The British court yesterday announced that “a property at Kensington Palace” will become the official London residence of the Duke and Duchess of Cambridge, but only as a temporary solution. Prince William and his wife Catherine will continue to live on Anglesey until his stint as a RAF search and rescue pilot is over in 2013 and their office will remain at St James’s Palace.
The court says that a “number of options for longer-term solutions are still being considered” but that “[n]o suitable properties are currently available". Buckingham Palace is generally not considered a place anyone would care to live permanently, while the royal family have long ago given up the right of disposal of Marlborough House, which has earlier served as the official residence of heirs or dowager queens. Clarence House will remain the residence of the Prince of Wales and the Duchess of Cornwall until they ascend the throne.
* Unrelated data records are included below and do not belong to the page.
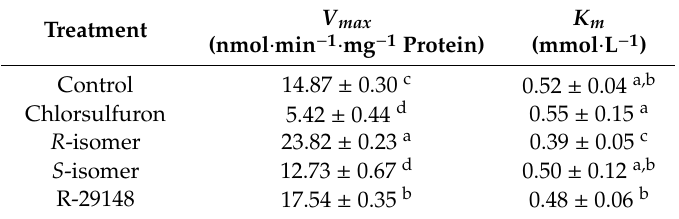
Table 3. E ff ects of safeners and chlorsulfuron on the kinetic parameters of GST in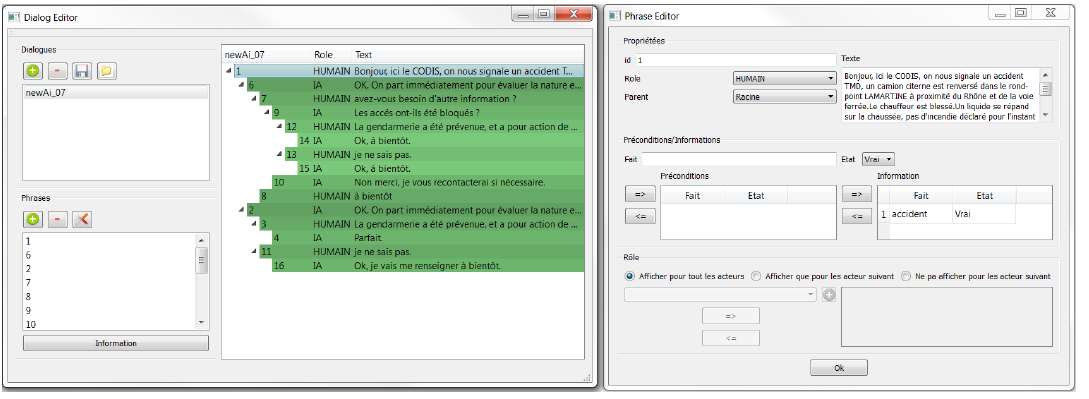
Figure 6. The dialogue and phrase edition.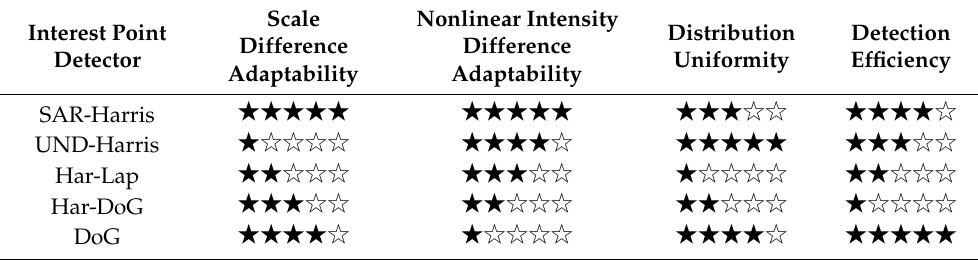
Table 4. Comprehensive performance evaluation of five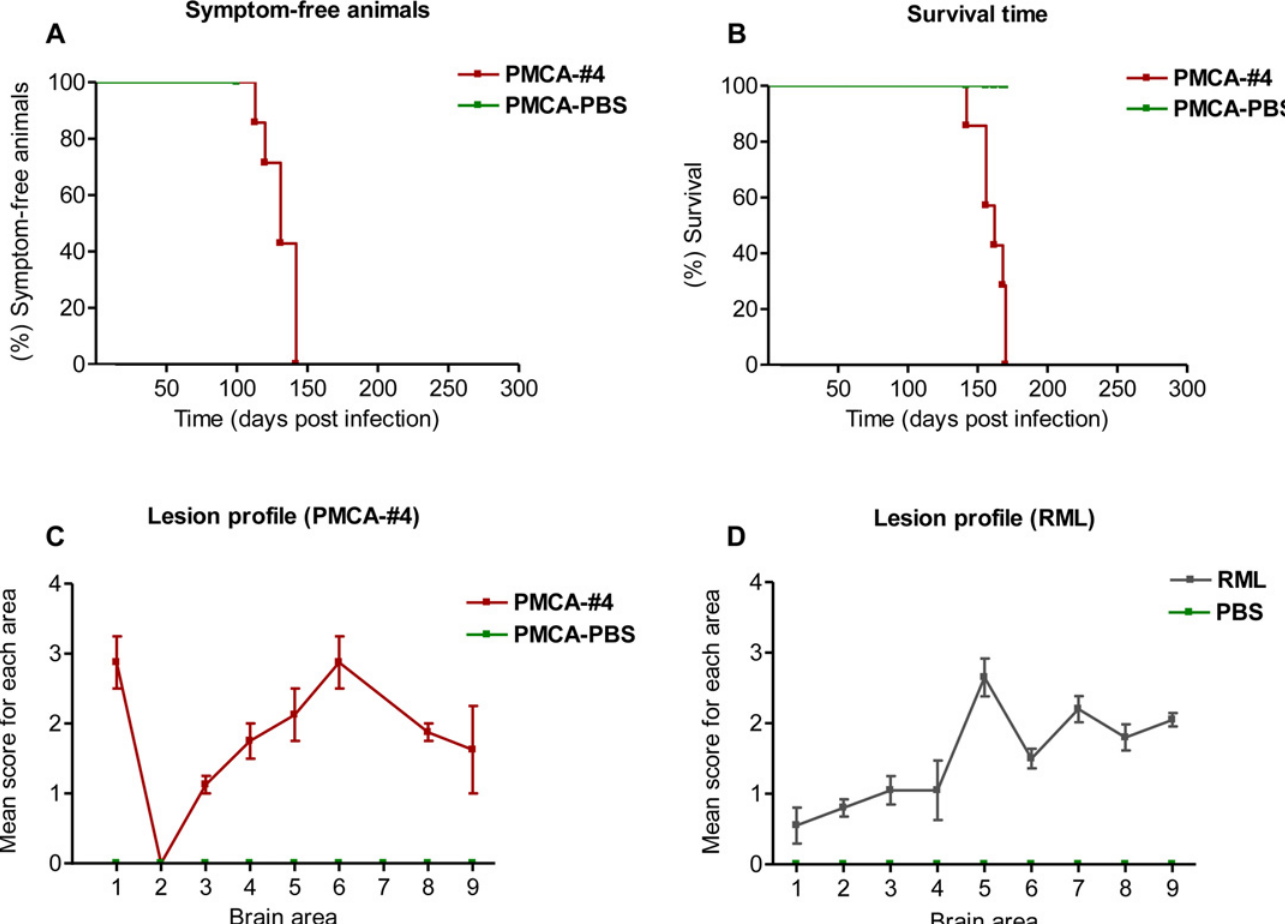
Fig 9. Incubation time, survival time and lesion profile analysis of PMCA-#4 infected animals. The animals injected with PMCA-#4 showed an incubation (A) and survival time (B) of 130 ± 4.4 and 160 ± 3.85 days (Mean ± Standard Error of the Mean, SEM) and results were analyzed with the Logrank test. Spongiform profiles were determined on Hematoxylin and Eosin (H&E)-stained sections, by scoring the vacuolar changes in nine standard gray matter areas: 1. Dorsal medulla; 2. Cerebellar cortex; 3. Superior culliculus; 4. Hypothalamus; 5. Thalamus; 6. Hippocampus; 7. Septum; 8. Retrosplenial and adjacent motor cortex; 9. Cingulated and adjacent motor cortex, as described by Fraser et al. [54]. Lesion profile was compared to that of RML (i.c.) infected animals. Bars in C and D indicate Standard Error of the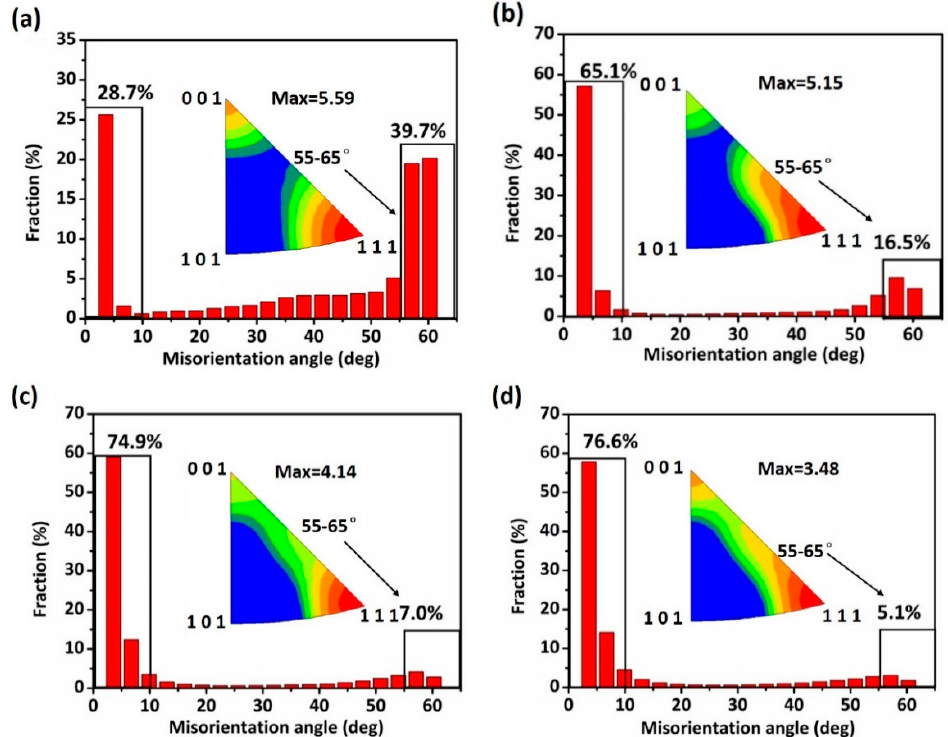
Figure 10. Misorientation distribution and inverse polar figures of Cu strips under different cold rolling reductions: ( a ) 0% reduction, ( b ) 22.7% reduction, ( c ) 58.6% reduction, and ( d ) 77.3% reduction.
York House, a wing of St James’s Palace which has earlier housed members of the royal family, has now been turned into offices for the Royal Collection.
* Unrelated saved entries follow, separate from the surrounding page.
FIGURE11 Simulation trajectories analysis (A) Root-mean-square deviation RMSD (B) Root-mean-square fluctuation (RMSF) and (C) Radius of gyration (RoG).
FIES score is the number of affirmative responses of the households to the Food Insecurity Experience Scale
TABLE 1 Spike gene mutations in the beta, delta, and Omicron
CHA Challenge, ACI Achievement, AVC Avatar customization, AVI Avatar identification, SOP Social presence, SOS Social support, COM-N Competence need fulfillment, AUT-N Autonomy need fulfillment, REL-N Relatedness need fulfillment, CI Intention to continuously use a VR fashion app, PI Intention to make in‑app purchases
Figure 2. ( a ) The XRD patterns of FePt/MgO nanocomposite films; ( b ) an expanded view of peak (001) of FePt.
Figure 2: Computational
Prince William grew up at Kensington Palace, which became the official residence of his parents following their marriage in 1981. After they separated in 1992 and divorced in 1996, Diana, Princess of Wales remained at Kensington Palace until her death in 1997. Her apartment is now being used for offices and storage facilities.
Kensington Palace used to be known as “the aunt heap” because of the number of elderly royal relatives living there. Today Queen Elizabeth II’s cousins, the Duke of Gloucester, the Duke of Kent and Prince Michael with their wives, all have apartments at the Palace, while the spacious apartment which was the home of Princess Margaret until her death in 2002 is being turned into exhibition space.

Thursday, 2 June 2011

British diamond jubilee to be celebrated on 2-5 June 2012

Today, on the anniversary of her coronation, Buckingham Palace has announced the plans for the celebrations of the diamond jubilee of Queen Elizabeth II. Although she succeeded to the British throne on 6 February 1952, the celebrations will - as usual for such events - take place in early summer, i.e. from 2 to 5 June 2012.
Among the highlights of the celebrations will be a “Diamond Jubilee Pageant” on the Thames on Sunday 3 June, in which Queen Elizabeth will travel down the Thames in the Royal Barge at the head of a flotilla. The following day there will be a BBC concert at Buckingham Palace and on Tuesday 5 June there will be a carriage procession to St Paul’s Cathedral, where a service of thanksgiving will take place.